— WORK TO BE COMPLETED —
Edit the records below by replacing "common name" with "vernacular name" wherever it appears, and write out every line again with nothing else altered.

Stored dataset items
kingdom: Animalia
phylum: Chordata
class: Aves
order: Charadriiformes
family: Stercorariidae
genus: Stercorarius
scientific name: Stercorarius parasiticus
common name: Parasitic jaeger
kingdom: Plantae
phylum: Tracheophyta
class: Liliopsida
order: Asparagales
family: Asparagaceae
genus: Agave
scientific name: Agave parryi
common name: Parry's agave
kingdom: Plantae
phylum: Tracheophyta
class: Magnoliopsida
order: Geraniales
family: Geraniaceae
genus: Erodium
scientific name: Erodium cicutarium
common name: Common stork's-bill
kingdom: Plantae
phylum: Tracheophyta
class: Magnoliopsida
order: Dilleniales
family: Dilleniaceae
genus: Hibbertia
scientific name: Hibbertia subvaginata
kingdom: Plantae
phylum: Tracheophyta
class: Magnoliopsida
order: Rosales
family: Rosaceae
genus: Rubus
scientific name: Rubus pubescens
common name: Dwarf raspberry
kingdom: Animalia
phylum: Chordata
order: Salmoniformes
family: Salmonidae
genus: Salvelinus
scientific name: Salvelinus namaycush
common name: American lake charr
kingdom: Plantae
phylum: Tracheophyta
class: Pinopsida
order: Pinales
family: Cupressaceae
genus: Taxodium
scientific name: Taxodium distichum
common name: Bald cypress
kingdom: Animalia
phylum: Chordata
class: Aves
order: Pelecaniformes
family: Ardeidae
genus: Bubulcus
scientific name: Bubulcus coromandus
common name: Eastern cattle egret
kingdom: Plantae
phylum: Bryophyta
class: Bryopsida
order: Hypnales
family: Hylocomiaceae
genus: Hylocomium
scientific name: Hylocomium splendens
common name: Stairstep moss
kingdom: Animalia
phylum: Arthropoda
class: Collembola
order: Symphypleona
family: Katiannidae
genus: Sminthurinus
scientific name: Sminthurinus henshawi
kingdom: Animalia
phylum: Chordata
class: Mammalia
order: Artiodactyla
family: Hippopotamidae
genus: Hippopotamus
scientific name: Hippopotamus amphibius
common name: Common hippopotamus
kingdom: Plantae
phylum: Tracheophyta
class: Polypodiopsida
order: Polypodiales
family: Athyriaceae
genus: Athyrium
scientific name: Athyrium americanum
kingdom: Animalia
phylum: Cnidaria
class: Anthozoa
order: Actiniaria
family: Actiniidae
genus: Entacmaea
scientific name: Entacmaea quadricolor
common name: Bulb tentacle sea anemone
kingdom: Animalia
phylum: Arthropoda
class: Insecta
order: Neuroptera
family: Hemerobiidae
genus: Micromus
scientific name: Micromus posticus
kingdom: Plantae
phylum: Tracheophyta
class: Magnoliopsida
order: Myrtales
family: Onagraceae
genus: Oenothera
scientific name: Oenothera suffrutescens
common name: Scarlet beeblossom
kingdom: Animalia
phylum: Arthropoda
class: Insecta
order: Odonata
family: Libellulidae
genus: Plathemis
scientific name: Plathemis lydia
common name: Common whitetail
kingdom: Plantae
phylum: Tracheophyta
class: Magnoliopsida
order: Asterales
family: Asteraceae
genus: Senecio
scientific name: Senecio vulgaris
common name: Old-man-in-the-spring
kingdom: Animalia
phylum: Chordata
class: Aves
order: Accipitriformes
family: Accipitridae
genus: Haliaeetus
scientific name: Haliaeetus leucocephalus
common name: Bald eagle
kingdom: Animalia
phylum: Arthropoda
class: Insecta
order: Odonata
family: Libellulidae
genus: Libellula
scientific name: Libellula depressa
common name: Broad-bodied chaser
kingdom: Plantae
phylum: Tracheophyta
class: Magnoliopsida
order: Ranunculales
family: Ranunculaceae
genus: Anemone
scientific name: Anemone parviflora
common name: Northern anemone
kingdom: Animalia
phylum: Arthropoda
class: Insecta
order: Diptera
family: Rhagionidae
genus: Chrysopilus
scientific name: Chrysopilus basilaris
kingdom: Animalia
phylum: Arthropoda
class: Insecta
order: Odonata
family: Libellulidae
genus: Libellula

— WRITTEN REPLY —
kingdom: Animalia
phylum: Chordata
class: Aves
order: Charadriiformes
family: Stercorariidae
genus: Stercorarius
scientific name: Stercorarius parasiticus
vernacular name: Parasitic jaeger
kingdom: Plantae
phylum: Tracheophyta
class: Liliopsida
order: Asparagales
family: Asparagaceae
genus: Agave
scientific name: Agave parryi
vernacular name: Parry's agave
kingdom: Plantae
phylum: Tracheophyta
class: Magnoliopsida
order: Geraniales
family: Geraniaceae
genus: Erodium
scientific name: Erodium cicutarium
vernacular name: Common stork's-bill
kingdom: Plantae
phylum: Tracheophyta
class: Magnoliopsida
order: Dilleniales
family: Dilleniaceae
genus: Hibbertia
scientific name: Hibbertia subvaginata
kingdom: Plantae
phylum: Tracheophyta
class: Magnoliopsida
order: Rosales
family: Rosaceae
genus: Rubus
scientific name: Rubus pubescens
vernacular name: Dwarf raspberry
kingdom: Animalia
phylum: Chordata
order: Salmoniformes
family: Salmonidae
genus: Salvelinus
scientific name: Salvelinus namaycush
vernacular name: American lake charr
kingdom: Plantae
phylum: Tracheophyta
class: Pinopsida
order: Pinales
family: Cupressaceae
genus: Taxodium
scientific name: Taxodium distichum
vernacular name: Bald cypress
kingdom: Animalia
phylum: Chordata
class: Aves
order: Pelecaniformes
family: Ardeidae
genus: Bubulcus
scientific name: Bubulcus coromandus
vernacular name: Eastern cattle egret
kingdom: Plantae
phylum: Bryophyta
class: Bryopsida
order: Hypnales
family: Hylocomiaceae
genus: Hylocomium
scientific name: Hylocomium splendens
vernacular name: Stairstep moss
kingdom: Animalia
phylum: Arthropoda
class: Collembola
order: Symphypleona
family: Katiannidae
genus: Sminthurinus
scientific name: Sminthurinus henshawi
kingdom: Animalia
phylum: Chordata
class: Mammalia
order: Artiodactyla
family: Hippopotamidae
genus: Hippopotamus
scientific name: Hippopotamus amphibius
vernacular name: Common hippopotamus
kingdom: Plantae
phylum: Tracheophyta
class: Polypodiopsida
order: Polypodiales
family: Athyriaceae
genus: Athyrium
scientific name: Athyrium americanum
kingdom: Animalia
phylum: Cnidaria
class: Anthozoa
order: Actiniaria
family: Actiniidae
genus: Entacmaea
scientific name: Entacmaea quadricolor
vernacular name: Bulb tentacle sea anemone
kingdom: Animalia
phylum: Arthropoda
class: Insecta
order: Neuroptera
family: Hemerobiidae
genus: Micromus
scientific name: Micromus posticus
kingdom: Plantae
phylum: Tracheophyta
class: Magnoliopsida
order: Myrtales
family: Onagraceae
genus: Oenothera
scientific name: Oenothera suffrutescens
vernacular name: Scarlet beeblossom
kingdom: Animalia
phylum: Arthropoda
class: Insecta
order: Odonata
family: Libellulidae
genus: Plathemis
scientific name: Plathemis lydia
vernacular name: Common whitetail
kingdom: Plantae
phylum: Tracheophyta
class: Magnoliopsida
order: Asterales
family: Asteraceae
genus: Senecio
scientific name: Senecio vulgaris
vernacular name: Old-man-in-the-spring
kingdom: Animalia
phylum: Chordata
class: Aves
order: Accipitriformes
family: Accipitridae
genus: Haliaeetus
scientific name: Haliaeetus leucocephalus
vernacular name: Bald eagle
kingdom: Animalia
phylum: Arthropoda
class: Insecta
order: Odonata
family: Libellulidae
genus: Libellula
scientific name: Libellula depressa
vernacular name: Broad-bodied chaser
kingdom: Plantae
phylum: Tracheophyta
class: Magnoliopsida
order: Ranunculales
family: Ranunculaceae
genus: Anemone
scientific name: Anemone parviflora
vernacular name: Northern anemone
kingdom: Animalia
phylum: Arthropoda
class: Insecta
order: Diptera
family: Rhagionidae
genus: Chrysopilus
scientific name: Chrysopilus basilaris
kingdom: Animalia
phylum: Arthropoda
class: Insecta
order: Odonata
family: Libellulidae
genus: Libellula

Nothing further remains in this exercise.